Segment Open

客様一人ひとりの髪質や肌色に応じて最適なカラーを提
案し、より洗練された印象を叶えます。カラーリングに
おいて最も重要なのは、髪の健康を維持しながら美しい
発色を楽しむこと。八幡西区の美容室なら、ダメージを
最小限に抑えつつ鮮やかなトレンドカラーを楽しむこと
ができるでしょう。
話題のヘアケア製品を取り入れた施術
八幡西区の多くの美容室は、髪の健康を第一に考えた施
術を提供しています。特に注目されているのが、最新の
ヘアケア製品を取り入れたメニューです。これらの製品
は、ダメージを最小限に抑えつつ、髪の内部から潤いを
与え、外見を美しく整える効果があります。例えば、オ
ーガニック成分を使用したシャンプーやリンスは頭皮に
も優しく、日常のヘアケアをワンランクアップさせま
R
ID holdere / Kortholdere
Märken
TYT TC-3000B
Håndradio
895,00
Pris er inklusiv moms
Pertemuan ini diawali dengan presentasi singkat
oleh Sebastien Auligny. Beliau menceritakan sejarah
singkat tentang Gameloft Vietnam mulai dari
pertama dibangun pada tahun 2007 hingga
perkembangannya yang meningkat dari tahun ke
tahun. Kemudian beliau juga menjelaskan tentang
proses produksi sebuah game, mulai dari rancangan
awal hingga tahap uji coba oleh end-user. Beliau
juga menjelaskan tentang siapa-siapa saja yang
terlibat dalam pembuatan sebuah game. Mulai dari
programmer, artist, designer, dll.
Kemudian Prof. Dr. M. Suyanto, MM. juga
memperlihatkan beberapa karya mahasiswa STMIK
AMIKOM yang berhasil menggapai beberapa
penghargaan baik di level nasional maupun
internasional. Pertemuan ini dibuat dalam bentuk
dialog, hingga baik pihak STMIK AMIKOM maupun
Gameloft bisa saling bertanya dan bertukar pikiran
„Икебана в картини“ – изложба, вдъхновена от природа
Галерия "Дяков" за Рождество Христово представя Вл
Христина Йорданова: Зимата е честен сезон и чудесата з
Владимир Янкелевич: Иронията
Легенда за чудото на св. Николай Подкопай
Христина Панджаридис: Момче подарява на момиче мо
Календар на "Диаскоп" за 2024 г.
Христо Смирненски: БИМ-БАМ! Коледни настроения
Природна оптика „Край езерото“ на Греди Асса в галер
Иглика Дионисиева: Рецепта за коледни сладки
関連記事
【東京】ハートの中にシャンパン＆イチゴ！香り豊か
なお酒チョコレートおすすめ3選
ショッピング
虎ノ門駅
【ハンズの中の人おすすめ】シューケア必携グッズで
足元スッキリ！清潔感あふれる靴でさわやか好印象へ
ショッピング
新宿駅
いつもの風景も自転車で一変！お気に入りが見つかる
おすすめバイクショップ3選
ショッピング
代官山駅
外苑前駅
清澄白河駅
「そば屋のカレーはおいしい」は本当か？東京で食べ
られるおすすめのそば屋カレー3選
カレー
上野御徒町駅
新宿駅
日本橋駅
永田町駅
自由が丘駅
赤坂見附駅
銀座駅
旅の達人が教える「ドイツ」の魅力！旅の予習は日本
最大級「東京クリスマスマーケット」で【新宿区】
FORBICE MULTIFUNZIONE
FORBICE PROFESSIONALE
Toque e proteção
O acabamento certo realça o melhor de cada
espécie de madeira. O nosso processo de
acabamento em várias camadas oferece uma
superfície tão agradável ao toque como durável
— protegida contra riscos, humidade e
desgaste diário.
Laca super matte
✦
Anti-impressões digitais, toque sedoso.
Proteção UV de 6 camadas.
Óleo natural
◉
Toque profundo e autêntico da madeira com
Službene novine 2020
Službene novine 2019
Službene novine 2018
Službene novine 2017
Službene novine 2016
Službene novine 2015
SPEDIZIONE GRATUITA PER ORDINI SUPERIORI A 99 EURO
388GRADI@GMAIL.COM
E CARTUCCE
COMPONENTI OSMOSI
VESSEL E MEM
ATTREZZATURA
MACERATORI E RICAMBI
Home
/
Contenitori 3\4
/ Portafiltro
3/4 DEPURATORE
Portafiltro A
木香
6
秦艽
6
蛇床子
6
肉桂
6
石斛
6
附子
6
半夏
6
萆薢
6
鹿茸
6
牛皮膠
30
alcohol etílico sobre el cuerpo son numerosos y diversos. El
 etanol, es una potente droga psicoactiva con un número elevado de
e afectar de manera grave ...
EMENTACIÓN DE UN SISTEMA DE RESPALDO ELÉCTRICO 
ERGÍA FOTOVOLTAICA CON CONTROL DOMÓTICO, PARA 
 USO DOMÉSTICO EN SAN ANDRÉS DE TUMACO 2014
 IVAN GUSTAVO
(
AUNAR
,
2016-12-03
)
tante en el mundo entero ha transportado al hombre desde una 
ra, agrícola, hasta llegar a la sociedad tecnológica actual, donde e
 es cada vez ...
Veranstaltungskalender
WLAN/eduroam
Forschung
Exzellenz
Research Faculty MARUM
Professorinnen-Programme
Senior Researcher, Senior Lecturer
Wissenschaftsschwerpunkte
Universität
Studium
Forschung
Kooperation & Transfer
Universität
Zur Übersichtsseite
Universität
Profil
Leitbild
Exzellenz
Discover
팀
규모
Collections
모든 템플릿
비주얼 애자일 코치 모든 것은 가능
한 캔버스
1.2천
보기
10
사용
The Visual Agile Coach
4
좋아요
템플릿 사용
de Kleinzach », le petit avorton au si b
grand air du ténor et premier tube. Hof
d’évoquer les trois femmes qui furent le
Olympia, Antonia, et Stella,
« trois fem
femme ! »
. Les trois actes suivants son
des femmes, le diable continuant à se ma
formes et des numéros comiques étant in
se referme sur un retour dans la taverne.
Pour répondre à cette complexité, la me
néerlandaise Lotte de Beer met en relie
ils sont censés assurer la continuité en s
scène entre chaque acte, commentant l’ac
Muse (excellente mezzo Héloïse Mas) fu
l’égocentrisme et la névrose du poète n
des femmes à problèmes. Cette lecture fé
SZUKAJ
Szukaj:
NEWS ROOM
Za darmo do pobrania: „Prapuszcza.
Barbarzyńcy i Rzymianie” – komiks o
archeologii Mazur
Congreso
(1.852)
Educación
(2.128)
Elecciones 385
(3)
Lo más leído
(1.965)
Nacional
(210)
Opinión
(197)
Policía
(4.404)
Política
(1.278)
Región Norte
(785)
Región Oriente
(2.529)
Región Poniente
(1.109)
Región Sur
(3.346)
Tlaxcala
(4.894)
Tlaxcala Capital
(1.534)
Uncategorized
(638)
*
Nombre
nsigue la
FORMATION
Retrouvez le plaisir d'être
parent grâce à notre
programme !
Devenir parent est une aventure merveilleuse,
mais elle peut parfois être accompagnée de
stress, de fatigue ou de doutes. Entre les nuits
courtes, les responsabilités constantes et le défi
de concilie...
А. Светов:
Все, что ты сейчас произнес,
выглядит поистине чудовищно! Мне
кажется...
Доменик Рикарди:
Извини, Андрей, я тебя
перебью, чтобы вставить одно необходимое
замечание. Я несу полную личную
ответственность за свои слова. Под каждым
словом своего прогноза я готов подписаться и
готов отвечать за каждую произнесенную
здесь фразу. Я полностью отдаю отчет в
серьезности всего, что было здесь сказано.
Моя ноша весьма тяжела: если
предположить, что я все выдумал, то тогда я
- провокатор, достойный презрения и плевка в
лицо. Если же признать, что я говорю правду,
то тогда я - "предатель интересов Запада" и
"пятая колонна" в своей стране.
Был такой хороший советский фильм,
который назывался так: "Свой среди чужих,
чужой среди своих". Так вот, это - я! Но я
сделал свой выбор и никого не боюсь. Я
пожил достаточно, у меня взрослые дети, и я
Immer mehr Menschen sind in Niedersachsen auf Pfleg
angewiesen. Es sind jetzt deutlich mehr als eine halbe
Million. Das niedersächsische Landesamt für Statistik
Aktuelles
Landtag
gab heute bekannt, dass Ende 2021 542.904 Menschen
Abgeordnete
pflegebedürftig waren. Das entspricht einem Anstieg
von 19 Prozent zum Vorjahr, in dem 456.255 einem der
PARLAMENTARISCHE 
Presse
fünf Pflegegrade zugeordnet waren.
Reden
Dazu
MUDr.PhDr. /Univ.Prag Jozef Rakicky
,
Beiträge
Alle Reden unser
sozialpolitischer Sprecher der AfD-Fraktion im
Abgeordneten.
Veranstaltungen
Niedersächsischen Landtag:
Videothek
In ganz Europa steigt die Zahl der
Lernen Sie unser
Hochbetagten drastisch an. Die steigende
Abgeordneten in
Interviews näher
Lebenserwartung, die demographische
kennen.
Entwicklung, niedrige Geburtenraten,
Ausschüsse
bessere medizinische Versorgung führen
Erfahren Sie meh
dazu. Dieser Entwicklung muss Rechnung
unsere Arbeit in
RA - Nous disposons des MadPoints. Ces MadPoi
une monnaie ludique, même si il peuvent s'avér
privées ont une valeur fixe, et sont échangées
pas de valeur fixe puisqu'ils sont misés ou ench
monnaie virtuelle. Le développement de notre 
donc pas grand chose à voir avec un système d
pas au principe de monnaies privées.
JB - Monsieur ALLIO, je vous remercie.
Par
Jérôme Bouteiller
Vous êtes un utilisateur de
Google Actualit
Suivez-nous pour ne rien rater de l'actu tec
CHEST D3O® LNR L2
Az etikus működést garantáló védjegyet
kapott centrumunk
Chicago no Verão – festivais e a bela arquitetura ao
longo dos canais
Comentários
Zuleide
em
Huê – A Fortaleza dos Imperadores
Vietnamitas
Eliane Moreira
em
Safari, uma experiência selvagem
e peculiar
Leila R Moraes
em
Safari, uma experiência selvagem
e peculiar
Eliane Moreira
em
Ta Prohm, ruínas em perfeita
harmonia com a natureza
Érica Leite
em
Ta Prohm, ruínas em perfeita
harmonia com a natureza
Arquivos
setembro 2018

Segment Closed

_What is expected_.
From the records above, quote only the lines running from the line with "COMPONENTI OSMOSI" to the line with "ra, agrícola, hasta", both lines included.

_Answer to this problem_.
COMPONENTI OSMOSI
VESSEL E MEM
ATTREZZATURA
MACERATORI E RICAMBI
Home
/
Contenitori 3\4
/ Portafiltro
3/4 DEPURATORE
Portafiltro A
木香
6
秦艽
6
蛇床子
6
肉桂
6
石斛
6
附子
6
半夏
6
萆薢
6
鹿茸
6
牛皮膠
30
alcohol etílico sobre el cuerpo son numerosos y diversos. El
 etanol, es una potente droga psicoactiva con un número elevado de
e afectar de manera grave ...
EMENTACIÓN DE UN SISTEMA DE RESPALDO ELÉCTRICO 
ERGÍA FOTOVOLTAICA CON CONTROL DOMÓTICO, PARA 
 USO DOMÉSTICO EN SAN ANDRÉS DE TUMACO 2014
 IVAN GUSTAVO
(
AUNAR
,
2016-12-03
)
tante en el mundo entero ha transportado al hombre desde una 
ra, agrícola, hasta llegar a la sociedad tecnológica actual, donde e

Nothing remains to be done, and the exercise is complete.